Final Project

Your final project is worth 30% of your grade. See project guidelines below.

Due April 5: 
Please fill in this Project Information Sheet (.pdf) for the project you will be undertaking for the course (one sheet per project). Please return this to Prof. Hansen and Carinne no later than April 5.

Due May 4:
Project Presentation: You will present the summary of your project in a 10-minute presentation.

Due May 17:
Written Report: due by 9am to Prof. Hansen (email to hansen@ischool.berkeley.edu).

 

Examples of Past Projects
Overview (.pdf)
Innovation at Clorox (.pdf)
Innovation Process at The Apollo Group (.pdf)

 

Project Guidelines
Final Project Guidelines (.pdf)

You will need to deliver a written report (max 5,000 words) based on an analysis of a managerial process pertaining to the topics in the course. You can do this in a team or by yourself (team is best). The project should ideally be a field study, which involves interviewing managers in an organization. Examples include:

  • An analysis of a process (innovation, collaboration, decision making) in a company
  • A critical review of an existing IT tool to promote collaboration among employees in a company (e.g., telepresence, LinkedIn)
  • A design of a new IT tool to promote collaboration, analyzing how it will solve problems highlighted by the frameworks in the course

Guidelines for writing the report:
The output of the project should be a written report, with max. 5,000 words of main text.

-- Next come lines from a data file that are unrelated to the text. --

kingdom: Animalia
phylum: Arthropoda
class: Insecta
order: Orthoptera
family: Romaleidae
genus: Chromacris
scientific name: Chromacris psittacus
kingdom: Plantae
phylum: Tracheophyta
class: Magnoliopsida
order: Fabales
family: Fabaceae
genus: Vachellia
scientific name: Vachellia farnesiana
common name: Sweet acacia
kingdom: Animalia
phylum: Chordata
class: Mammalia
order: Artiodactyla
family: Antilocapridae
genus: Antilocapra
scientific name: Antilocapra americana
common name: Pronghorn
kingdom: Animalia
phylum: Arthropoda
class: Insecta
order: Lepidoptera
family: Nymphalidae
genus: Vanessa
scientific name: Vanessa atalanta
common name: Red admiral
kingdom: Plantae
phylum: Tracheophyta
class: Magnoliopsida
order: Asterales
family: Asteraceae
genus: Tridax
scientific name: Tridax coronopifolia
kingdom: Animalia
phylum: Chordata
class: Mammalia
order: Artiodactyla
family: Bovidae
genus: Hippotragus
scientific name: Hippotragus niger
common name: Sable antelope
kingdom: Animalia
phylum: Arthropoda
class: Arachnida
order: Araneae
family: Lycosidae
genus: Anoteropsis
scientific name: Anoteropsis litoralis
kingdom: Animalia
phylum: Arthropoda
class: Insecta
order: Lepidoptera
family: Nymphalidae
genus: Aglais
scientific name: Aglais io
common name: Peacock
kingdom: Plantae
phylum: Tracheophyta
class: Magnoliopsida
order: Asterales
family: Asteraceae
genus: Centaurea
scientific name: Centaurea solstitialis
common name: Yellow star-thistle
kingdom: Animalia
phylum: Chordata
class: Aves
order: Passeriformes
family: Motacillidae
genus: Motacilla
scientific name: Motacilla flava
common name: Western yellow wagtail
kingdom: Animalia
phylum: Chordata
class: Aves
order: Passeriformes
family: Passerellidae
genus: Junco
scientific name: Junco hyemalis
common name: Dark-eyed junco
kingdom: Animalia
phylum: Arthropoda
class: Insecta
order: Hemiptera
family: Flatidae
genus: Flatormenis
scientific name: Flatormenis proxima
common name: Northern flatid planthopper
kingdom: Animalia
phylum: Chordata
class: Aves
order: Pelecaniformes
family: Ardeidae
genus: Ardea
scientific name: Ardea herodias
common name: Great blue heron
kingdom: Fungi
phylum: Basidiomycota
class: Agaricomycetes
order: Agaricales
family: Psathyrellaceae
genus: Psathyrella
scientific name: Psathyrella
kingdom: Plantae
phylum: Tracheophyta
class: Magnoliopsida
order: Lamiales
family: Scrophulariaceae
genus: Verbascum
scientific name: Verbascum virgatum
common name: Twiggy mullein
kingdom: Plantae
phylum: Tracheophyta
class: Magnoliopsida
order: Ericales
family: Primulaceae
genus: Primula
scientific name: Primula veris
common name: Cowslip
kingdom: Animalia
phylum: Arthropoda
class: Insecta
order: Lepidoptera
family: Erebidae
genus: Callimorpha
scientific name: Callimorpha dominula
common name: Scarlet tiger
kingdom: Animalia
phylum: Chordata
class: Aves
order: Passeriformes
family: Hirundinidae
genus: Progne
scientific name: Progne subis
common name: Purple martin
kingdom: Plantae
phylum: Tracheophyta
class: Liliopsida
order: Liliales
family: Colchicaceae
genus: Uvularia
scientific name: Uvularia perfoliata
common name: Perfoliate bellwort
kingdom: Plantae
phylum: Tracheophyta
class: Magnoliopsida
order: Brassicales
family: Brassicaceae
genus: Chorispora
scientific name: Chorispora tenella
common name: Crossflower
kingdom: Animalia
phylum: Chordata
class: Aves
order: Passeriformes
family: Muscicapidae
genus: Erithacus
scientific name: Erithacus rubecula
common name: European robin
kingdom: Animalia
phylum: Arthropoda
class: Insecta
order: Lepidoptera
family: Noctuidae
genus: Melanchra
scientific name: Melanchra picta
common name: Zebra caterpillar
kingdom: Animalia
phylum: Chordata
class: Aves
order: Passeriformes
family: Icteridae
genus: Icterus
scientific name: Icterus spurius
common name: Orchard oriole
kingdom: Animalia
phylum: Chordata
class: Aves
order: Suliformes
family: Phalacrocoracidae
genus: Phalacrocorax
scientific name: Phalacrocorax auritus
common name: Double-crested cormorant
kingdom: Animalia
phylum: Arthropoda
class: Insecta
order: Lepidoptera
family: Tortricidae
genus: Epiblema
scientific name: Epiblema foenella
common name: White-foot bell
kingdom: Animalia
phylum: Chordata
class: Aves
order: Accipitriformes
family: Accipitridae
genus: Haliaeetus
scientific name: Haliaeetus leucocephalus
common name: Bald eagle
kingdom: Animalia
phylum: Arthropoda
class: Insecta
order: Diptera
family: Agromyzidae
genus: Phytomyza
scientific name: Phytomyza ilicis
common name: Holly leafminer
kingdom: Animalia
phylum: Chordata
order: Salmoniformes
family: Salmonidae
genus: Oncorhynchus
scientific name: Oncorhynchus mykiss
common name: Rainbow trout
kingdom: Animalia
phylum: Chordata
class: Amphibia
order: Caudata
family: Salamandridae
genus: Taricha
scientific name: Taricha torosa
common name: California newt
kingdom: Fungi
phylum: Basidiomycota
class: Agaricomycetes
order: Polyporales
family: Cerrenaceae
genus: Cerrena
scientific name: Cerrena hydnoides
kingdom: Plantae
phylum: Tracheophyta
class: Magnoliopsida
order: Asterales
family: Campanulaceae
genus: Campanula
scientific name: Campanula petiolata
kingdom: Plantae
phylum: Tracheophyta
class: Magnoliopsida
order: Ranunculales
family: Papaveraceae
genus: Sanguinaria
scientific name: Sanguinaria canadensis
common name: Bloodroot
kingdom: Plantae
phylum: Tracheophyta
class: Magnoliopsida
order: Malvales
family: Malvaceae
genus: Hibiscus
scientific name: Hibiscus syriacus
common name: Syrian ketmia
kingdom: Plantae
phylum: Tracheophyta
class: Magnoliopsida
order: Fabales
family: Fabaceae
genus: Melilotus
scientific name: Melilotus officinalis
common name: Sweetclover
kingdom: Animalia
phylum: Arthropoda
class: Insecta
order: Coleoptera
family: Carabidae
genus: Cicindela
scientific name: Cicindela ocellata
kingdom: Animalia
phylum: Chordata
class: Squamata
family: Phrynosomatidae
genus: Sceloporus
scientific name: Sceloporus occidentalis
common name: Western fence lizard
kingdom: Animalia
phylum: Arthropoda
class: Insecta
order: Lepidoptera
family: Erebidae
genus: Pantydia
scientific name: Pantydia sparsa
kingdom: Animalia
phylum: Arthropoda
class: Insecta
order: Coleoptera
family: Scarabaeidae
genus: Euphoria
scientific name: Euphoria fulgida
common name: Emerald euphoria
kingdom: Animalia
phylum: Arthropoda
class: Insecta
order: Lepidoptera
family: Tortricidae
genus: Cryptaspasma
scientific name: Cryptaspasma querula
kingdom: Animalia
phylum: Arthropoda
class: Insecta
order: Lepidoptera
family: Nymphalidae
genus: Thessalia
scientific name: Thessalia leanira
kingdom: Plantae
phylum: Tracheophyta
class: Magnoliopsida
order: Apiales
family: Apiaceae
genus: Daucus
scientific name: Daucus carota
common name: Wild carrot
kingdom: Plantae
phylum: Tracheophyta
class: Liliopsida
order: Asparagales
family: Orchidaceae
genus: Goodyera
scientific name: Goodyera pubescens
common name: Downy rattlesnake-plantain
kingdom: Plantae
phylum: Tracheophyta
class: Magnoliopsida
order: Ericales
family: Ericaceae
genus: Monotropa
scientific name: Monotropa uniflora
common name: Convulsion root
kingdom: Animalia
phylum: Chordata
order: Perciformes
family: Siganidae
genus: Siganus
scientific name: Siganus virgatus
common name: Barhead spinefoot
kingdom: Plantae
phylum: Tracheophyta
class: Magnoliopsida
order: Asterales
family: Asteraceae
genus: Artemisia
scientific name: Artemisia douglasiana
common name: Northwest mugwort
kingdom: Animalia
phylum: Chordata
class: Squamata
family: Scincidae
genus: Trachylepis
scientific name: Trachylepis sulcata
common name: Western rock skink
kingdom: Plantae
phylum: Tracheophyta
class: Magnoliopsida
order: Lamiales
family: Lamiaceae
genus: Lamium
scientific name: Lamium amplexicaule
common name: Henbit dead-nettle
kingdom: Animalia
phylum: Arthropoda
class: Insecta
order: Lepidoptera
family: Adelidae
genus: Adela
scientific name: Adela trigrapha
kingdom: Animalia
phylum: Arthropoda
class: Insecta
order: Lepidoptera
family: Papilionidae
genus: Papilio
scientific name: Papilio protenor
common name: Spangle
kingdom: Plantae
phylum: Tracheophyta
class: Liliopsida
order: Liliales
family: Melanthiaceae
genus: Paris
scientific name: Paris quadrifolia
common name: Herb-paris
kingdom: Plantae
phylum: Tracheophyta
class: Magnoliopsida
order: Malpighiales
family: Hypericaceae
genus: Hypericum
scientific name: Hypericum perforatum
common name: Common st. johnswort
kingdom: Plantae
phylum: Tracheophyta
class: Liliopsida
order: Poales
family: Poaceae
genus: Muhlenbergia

You can organize the report as you like. It should however contain the following elements:

  1. Question. State up front the fundamental research question you’re trying to answer. E.g., “what are the barriers to collaboration between R&D and marketing at Knoll furniture and does its current KM system reduce those barriers?” The more focused, the better.
  2. Problem statement. Describe the problem the organization is facing.
  3. Analysis/diagnosis. Analyze the situation. Briefly mention the concepts you will be using, then apply them. Include supporting evidence. E.g., for the above example, list survey results if used, insert quotes from interviewees, refer to other data sources. Succinctly list conclusions from the analysis.
  4. Recommendations. List recommendations. State how the analysis informs the recommendation. They need to be linked!
  5. Appendix: Sources. List the data sources you use. Number of interviews incl. with what types, and archival sources. Include as appendix in the report. Other items in the appendix: use your discretion. Max 10 tables/charts though.
  6. Executive summary up-front: a one-page maximum summary of problem investigated and conclusions.

Some tips for doing this well: 

  • It is a written report. You need sentences, not powerpoint slides with bullet points.
  • Clarity of arguments. I don’t care about elegant prose, but your arguments need to be articulated clearly.
  • Focused report. Do not boil the ocean. This is not a thesis. This is a “small” class report.
  • The sharper the conclusion and recommendations, the better. It is better to say “the organization needs to change their incentive system to include at least 20% weight based on collaboration,” as opposed to saying “the organization needs to change the incentive system to promote collaboration,” or worse, “the organization needs to look at its HR system and how they incentive people….”
  • Analysis. Make sure you enlist supporting evidence. For example, if you state that the organization has high hoarding barriers, you need to state the evidence (quotes from interviews, survey reports, other documents).
  • Recommendations need to flow from the analysis. If you state that the organization has a hoarding barrier, then go on to suggest they should put in place video conferencing, then it is not clear how the two hang together.

A “grade A” report will have the following: a clear problem statement; a focused in-depth analysis with supporting evidence; a set of recommendations flowing naturally from the analysis; well organized, easy to read, with clear arguments; a few well-organized charts in the main text; the appropriate number of charts etc. in the appendix—not too many, not too few.